Wednesday, February 17, 2010

Tourism

Before discussing something particularly interesting to me in Illouz's article, I want to say that I really enjoyed reading it because it was a. so well grounded with simple examples at points where the language is mildly ambiguous, b. very cogently written, and c. it is a very clear nuancing of older ideas that does not "call them out" as being wrong, but very appropriately recognizes that these ideas may be latent in other critiques/analyses of consumer culture, but ought to be made explicit - simultaneously recognizing this article is a point of departure/expansion, rather than the end all be all of articles on emotion and consumerism.

So, I'm not sure if we're going to talk about this later, but I want to talk a little bit about the tourism that is mentioned in the article. I think the points made about LA Gang Tours are really interesting, so I'm going to work in a slightly different direction - towards the particularly hyperreal tourism that goes on. Of course, disaster tourism is itself in many ways hyperreal by constructing a safe space of experience while looking at disaster, but I'm more interested in the particularly hyperreal tourist attractions. Which of course brings up Disneyland.

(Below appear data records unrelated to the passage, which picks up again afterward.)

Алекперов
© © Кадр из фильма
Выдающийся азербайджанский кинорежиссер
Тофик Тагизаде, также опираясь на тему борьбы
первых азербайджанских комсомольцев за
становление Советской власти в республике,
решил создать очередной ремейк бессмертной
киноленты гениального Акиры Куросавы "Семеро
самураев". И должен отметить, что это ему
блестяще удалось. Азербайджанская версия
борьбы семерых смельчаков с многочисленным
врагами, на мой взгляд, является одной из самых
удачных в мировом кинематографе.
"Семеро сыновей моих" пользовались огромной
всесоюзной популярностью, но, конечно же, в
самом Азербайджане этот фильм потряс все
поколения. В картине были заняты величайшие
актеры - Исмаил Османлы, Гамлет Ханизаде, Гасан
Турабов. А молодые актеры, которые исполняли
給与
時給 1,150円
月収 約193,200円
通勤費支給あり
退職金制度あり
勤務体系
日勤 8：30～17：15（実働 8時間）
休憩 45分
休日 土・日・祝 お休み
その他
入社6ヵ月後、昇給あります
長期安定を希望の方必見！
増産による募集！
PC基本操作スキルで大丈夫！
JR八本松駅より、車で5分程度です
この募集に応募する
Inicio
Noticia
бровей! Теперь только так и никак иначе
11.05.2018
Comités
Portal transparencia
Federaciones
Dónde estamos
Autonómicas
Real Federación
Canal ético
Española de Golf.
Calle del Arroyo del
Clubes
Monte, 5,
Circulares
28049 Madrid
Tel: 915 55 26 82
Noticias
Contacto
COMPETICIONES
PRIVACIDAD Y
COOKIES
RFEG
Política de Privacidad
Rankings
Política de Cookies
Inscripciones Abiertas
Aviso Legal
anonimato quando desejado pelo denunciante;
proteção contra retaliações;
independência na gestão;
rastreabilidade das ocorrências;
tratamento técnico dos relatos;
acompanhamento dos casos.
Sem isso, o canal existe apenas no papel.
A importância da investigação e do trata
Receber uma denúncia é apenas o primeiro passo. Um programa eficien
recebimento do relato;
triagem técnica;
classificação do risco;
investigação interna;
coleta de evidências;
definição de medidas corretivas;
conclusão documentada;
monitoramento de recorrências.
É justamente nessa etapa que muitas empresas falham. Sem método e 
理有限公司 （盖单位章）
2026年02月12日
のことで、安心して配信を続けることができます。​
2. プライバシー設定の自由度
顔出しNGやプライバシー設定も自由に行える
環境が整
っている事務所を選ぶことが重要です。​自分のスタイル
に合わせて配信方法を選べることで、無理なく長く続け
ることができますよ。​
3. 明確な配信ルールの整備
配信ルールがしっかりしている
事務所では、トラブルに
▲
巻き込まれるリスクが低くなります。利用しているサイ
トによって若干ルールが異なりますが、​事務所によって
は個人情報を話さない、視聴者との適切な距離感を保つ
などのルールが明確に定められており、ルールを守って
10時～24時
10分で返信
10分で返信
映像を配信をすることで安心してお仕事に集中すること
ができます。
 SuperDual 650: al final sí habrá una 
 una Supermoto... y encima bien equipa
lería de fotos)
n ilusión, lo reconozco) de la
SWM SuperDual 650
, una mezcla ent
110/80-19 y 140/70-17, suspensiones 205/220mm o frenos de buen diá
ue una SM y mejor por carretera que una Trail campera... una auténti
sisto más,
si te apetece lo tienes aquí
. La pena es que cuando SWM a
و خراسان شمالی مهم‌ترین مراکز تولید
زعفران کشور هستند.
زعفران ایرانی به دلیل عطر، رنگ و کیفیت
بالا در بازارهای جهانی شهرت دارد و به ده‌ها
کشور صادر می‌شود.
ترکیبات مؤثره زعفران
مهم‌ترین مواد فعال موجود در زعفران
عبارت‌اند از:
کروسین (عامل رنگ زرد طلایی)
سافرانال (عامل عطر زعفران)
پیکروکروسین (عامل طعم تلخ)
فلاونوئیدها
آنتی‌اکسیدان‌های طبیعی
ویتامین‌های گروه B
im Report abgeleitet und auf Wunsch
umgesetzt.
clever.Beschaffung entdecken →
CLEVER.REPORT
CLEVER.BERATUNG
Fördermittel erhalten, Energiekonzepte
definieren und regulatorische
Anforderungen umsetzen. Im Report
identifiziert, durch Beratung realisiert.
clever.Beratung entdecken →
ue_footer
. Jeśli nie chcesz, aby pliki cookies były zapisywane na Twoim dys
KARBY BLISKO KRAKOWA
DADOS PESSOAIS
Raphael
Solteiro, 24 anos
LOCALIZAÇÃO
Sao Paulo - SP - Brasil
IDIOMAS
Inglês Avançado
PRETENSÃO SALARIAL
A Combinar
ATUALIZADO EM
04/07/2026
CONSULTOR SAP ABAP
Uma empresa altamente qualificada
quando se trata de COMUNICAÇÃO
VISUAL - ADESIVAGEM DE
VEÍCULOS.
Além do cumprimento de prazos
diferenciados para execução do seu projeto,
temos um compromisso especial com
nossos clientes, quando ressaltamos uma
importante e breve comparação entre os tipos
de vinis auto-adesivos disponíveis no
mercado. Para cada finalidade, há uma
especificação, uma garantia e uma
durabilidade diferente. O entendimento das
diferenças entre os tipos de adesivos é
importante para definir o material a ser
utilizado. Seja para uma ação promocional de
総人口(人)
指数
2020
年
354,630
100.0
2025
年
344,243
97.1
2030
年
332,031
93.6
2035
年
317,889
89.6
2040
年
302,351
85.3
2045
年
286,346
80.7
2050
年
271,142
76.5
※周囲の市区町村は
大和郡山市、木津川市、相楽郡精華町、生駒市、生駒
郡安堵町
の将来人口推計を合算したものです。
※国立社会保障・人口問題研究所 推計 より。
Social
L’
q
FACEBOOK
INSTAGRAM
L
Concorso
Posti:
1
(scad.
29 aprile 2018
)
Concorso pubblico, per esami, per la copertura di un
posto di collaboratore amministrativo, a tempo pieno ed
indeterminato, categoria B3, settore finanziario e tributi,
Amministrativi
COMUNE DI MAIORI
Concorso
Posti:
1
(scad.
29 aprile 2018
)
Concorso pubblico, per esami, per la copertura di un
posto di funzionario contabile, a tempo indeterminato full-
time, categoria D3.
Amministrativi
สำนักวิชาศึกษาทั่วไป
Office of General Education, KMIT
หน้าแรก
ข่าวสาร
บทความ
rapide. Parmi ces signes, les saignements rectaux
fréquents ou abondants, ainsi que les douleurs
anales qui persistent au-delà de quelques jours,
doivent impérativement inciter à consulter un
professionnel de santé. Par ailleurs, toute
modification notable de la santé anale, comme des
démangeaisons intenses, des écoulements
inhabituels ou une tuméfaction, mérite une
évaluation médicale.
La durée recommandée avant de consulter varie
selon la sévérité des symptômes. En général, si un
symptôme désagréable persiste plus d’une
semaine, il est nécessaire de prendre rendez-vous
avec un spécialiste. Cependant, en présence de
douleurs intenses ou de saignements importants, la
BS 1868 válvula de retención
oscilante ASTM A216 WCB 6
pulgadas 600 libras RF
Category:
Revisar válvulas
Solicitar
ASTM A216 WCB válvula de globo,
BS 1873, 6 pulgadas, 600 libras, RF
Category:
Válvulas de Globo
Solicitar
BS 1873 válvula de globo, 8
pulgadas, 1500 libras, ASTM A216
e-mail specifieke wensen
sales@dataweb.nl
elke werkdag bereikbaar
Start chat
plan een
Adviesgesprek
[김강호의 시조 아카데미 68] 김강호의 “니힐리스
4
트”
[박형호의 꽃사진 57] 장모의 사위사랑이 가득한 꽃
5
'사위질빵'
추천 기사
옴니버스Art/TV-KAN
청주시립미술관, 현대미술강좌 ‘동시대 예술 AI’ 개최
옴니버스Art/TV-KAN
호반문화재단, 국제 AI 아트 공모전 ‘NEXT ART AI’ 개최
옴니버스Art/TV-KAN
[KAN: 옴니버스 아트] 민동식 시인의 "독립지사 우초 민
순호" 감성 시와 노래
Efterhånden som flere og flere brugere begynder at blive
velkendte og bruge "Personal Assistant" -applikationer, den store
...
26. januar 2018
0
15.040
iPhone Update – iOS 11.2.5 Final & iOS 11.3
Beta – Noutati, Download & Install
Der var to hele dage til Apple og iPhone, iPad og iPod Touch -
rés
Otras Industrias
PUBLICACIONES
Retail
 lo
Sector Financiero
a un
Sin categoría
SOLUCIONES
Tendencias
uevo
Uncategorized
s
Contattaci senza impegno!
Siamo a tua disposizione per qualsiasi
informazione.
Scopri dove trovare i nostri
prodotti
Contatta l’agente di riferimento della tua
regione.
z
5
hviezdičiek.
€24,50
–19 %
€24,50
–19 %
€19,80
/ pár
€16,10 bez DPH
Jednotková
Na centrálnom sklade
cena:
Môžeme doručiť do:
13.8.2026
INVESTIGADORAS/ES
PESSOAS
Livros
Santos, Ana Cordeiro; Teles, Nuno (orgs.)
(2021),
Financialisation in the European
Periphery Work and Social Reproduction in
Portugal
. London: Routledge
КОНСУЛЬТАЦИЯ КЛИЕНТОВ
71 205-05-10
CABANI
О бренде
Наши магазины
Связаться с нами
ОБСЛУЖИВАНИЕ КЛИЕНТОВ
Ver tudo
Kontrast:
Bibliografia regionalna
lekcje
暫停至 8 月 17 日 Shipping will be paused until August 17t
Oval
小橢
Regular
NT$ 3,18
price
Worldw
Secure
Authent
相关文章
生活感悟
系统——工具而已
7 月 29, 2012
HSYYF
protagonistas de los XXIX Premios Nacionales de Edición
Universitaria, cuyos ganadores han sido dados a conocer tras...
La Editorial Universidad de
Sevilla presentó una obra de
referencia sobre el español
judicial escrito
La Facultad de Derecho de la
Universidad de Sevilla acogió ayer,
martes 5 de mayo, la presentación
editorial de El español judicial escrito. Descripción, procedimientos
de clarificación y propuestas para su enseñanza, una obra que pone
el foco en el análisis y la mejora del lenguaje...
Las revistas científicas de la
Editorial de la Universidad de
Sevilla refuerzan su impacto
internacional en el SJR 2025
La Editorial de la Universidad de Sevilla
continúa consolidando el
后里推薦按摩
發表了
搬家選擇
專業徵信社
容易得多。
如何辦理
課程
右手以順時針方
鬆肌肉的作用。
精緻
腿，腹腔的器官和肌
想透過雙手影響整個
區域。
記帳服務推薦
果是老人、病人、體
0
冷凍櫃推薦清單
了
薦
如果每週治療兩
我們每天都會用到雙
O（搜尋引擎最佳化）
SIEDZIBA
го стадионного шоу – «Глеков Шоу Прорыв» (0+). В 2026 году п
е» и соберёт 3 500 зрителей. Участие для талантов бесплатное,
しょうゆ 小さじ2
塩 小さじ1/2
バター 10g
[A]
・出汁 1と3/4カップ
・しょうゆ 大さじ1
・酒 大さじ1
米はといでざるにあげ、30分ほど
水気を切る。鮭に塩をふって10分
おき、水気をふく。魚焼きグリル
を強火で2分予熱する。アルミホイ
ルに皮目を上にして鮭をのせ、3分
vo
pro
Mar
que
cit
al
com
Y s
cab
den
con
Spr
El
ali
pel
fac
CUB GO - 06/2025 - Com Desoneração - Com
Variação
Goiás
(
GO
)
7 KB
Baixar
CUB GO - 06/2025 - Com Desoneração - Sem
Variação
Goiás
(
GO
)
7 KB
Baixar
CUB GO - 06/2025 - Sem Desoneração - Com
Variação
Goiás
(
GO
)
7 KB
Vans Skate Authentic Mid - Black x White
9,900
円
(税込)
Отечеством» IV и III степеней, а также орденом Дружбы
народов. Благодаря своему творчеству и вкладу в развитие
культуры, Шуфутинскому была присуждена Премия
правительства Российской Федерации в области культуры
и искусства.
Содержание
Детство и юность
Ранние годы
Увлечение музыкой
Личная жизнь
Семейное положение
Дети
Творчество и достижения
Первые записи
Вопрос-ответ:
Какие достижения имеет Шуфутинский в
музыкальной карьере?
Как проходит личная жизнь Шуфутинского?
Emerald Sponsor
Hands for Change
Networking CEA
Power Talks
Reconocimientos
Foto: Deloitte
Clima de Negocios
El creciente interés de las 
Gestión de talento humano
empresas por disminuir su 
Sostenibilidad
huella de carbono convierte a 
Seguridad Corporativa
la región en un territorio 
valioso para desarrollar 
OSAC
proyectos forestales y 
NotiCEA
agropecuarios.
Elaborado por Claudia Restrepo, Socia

Mainstreet USA kind of defines hyperreality; it is a sign for the idealized America of the 1950s that never really existed. Not to mention the rest of the park - and Disney even went a step further by making it so for most people, once they visited the park, it was already nostalgic since they already knew the park because of the TV show The Wonderful World of Disney. Here's the opening:

This is really interesting to me from a consumer level because it means not only is there nostalgia present in the literal presentation of Mainstreet USA (which at the time must have been very surreal - an attraction that is already nostalgic for itself), but there is also some feeling of nostalgia/etc for the show/watching the show. Further, we know it is unreal, yet it still evokes a sense of nostalgia for the past. I think Baudrillard's point about the function of Disneyland is really salient in this particular case - "Disneyland is presented as imaginary in order to make us believe that the rest is real, when in fact all of Los Angeles and the America surrounding it are no longer real, but of the order of the hyperreal and of simulation." In the context of LA Gang Tours in particular, this makes a lot of sense - the tours seem more real because Disneyland is less than an hour away, and those tours are NOT the idealized America (well, maybe they are in some sense) that Disneyland marks. Indeed, our nostalgia/emotions towards the rest of our consumer society are in some way taken out of the realm of fictional emotion because of places like Disneyland. I think this works further on the level of other advertising (like for toothpaste), where our emotions that are derived from consumer habits (like going to the mall and whatever else) seem more real because they do not flow directly/they do not copy exactly the model presented by advertisements.